As of writing this the Pull Request is still open, as a fundamental change like this needs proper reviewing before releasing this out into the wild. So far I was able to resolve all remarks the maintainers had and even extended the tests a bit. When running the patched Ansible version in our deployments I was able to shave of tremendous amounts of time from the deployments:

  • Full deployment…
    • with the latest 2.18 release of Ansible takes 90 minutes
    • with my patched 2.19rc version takes only 10 minutes
  • A --tags deployment running a subset of all tasks…
    • with the latest 2.18 release of Ansible takes 75 minutes
    • with my patched 2.19rc version takes only 2 minutes

This sounds too good to be true, but so far everything works as expected.
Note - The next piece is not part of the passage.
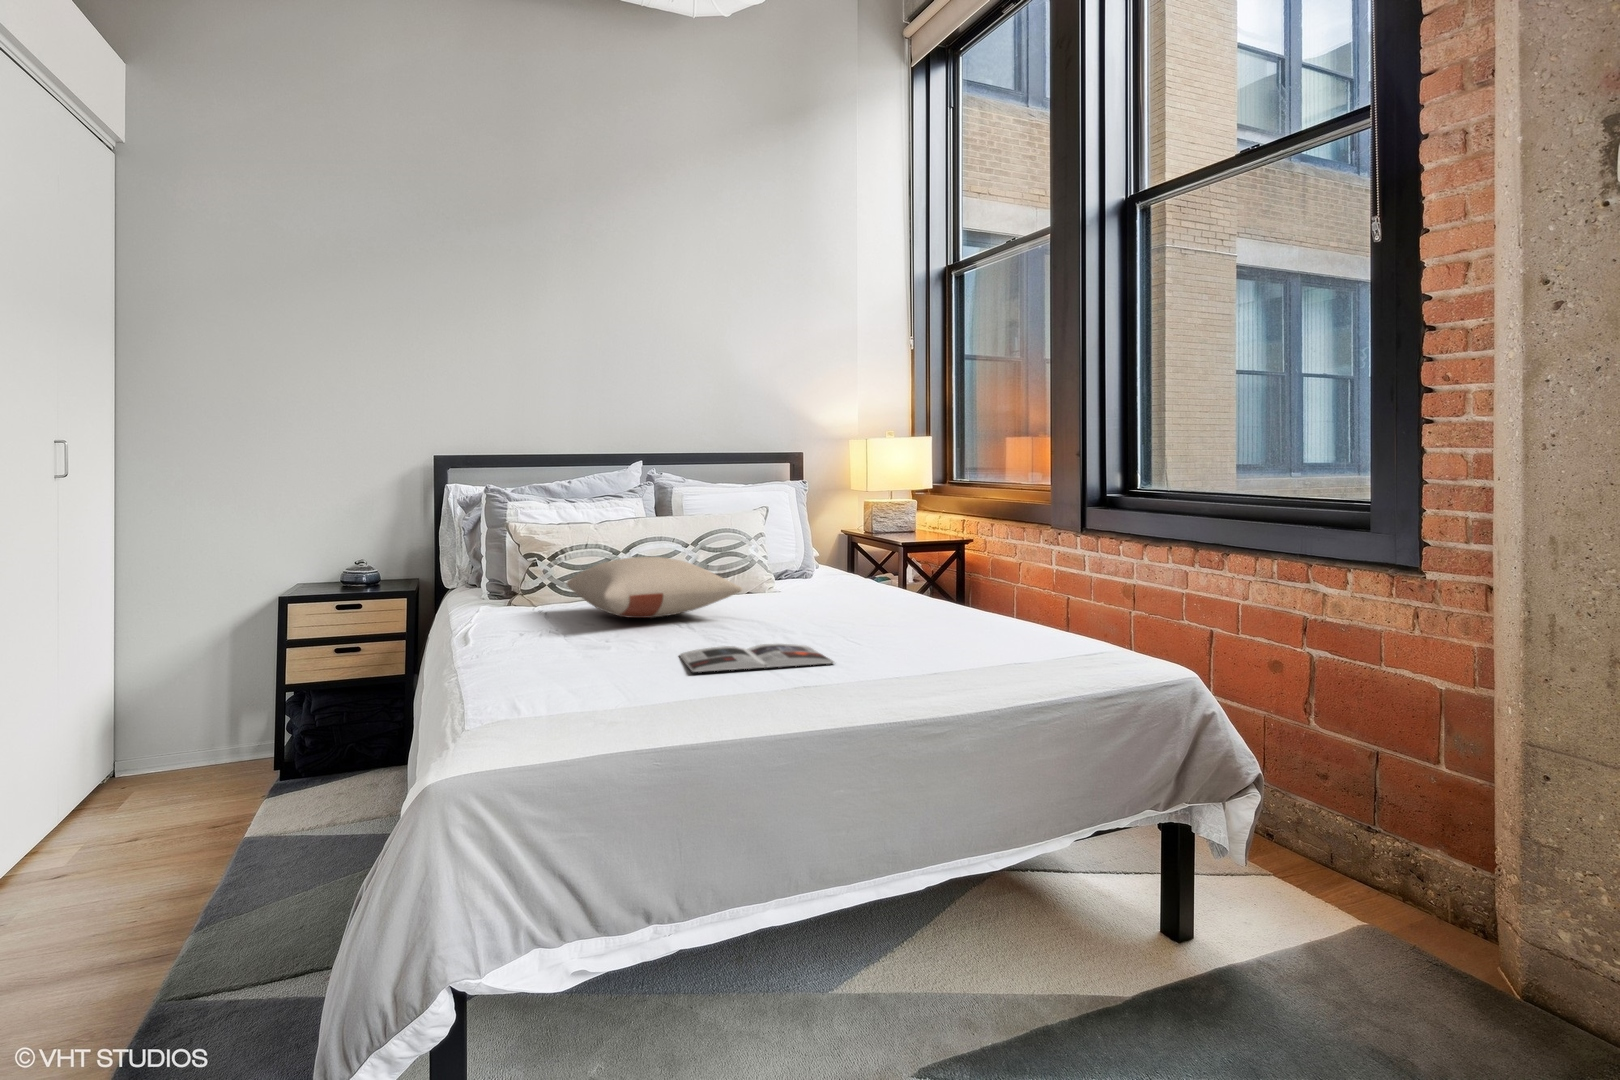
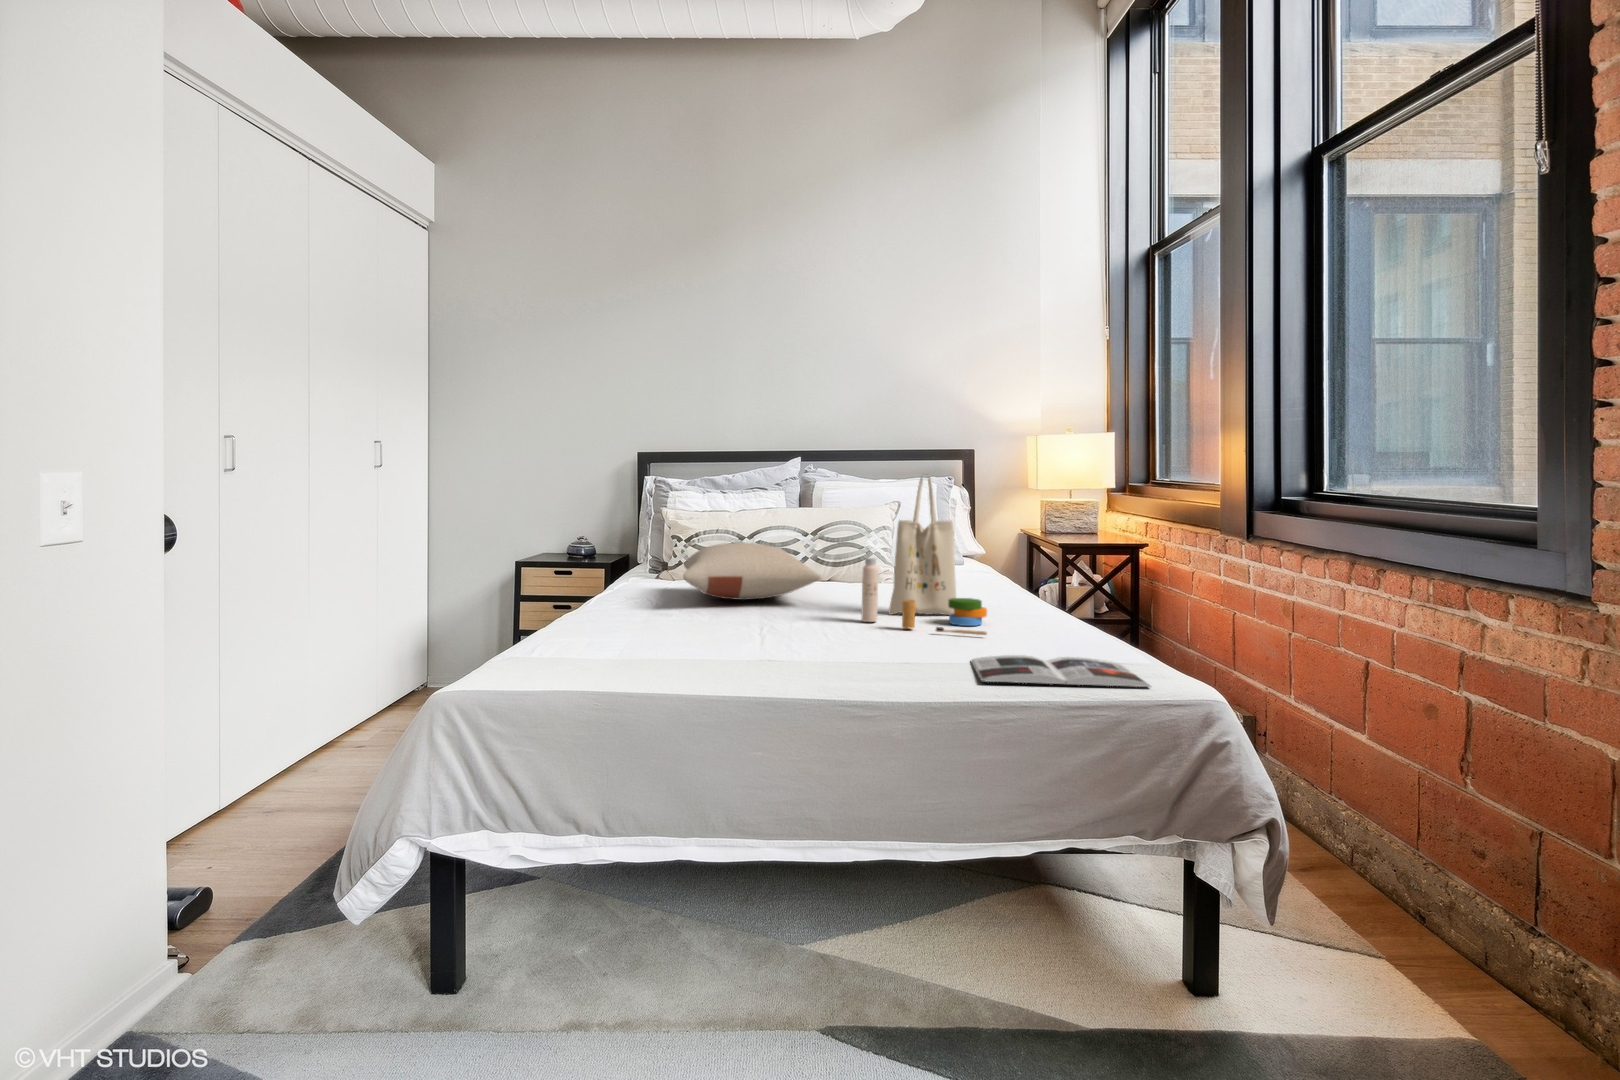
tote bag: none [803,480,939,635] -> present [862,476,987,635]
magazine: present [680,644,835,672] -> present [971,655,1151,687]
Even more complex cases using delegate_to or overwriting and inheriting variables when using include_role worked like expected.

Things to look out for #

As this change was in the heart of the Ansible codebase any change I made had an impact onto other parts. The Ansible codebase is complex and there are a lot of edge-cases and workarounds to look out for. Luckily their test suite is pretty extensive and covers a lot of specialties. Two of their maintainers helped along the way and gave patient advice to any potential issue I ran into.
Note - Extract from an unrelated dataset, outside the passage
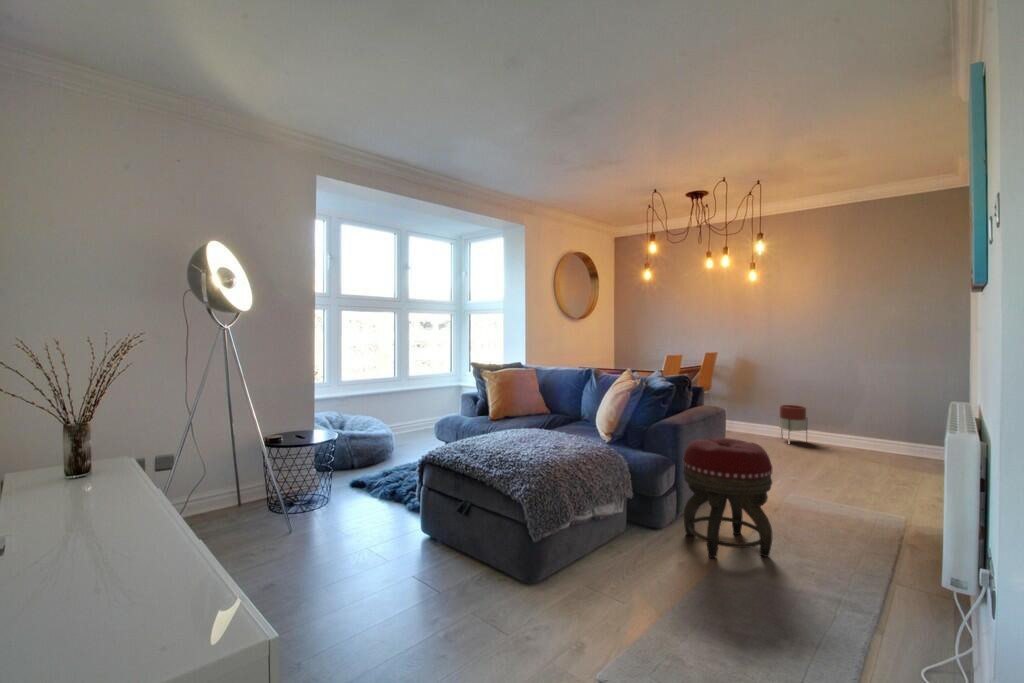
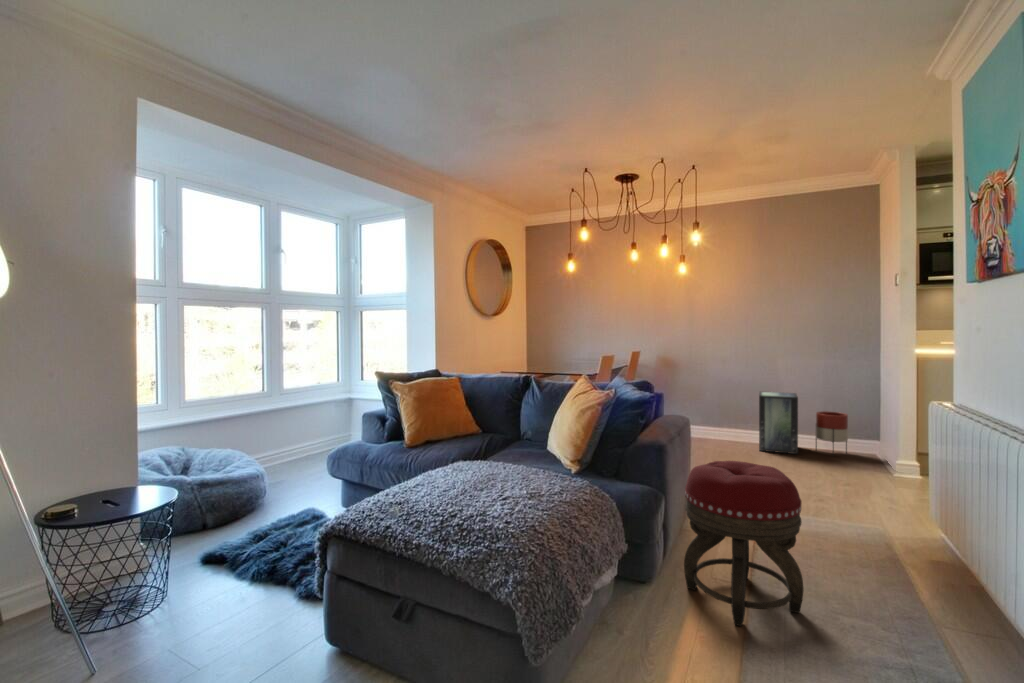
storage box: none [829,394,873,456] -> present [759,392,798,454]
planter: present [779,405,807,435] -> present [816,411,848,454]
Here’s a short list of things I encountered:

  • Variable precedence: To ensure reusability Ansible has a guaranteed order of variable precedence. When you work with Ansible you know their docs page about it, I have it open almost weekly. When introducing cached variables you need to make extra sure that vars from a later precedence level still overwrite ones from a previous (cached) one.
  • Private and public variables: Though not obvious Ansible has different encapsulation of variables. Think about loop-vars or variables that get introduced via include_role and import_role. The latter is even more complicated when using the public: True flag or when importing roles within an included role. Luckily there were integration tests covering these scenarios so I was able to solve upcoming problems quickly.
  • Run tests locally: Speaking about tests: Within my development environment it wasn’t easy to get them running, but once I had them available it was possible to iterate much quicker with my changes. It also ensured that my changes do not take more time from the reviewers away than I already had to take (thanks again for the patience!).

Summary #

Given the number of Ansible users I wonder a bit that something like this hasn’t been adressed before - but that’s often the case in Open Source. In German we have a saying: “TEAM - Toll, ein Anderer machts”, meaning “TEAM - Nice, someone else is doing it”. In this case it was me, but I’m more than happy to step forward. Given the results it was more than worth the time spent and I hope they’ll help others as well.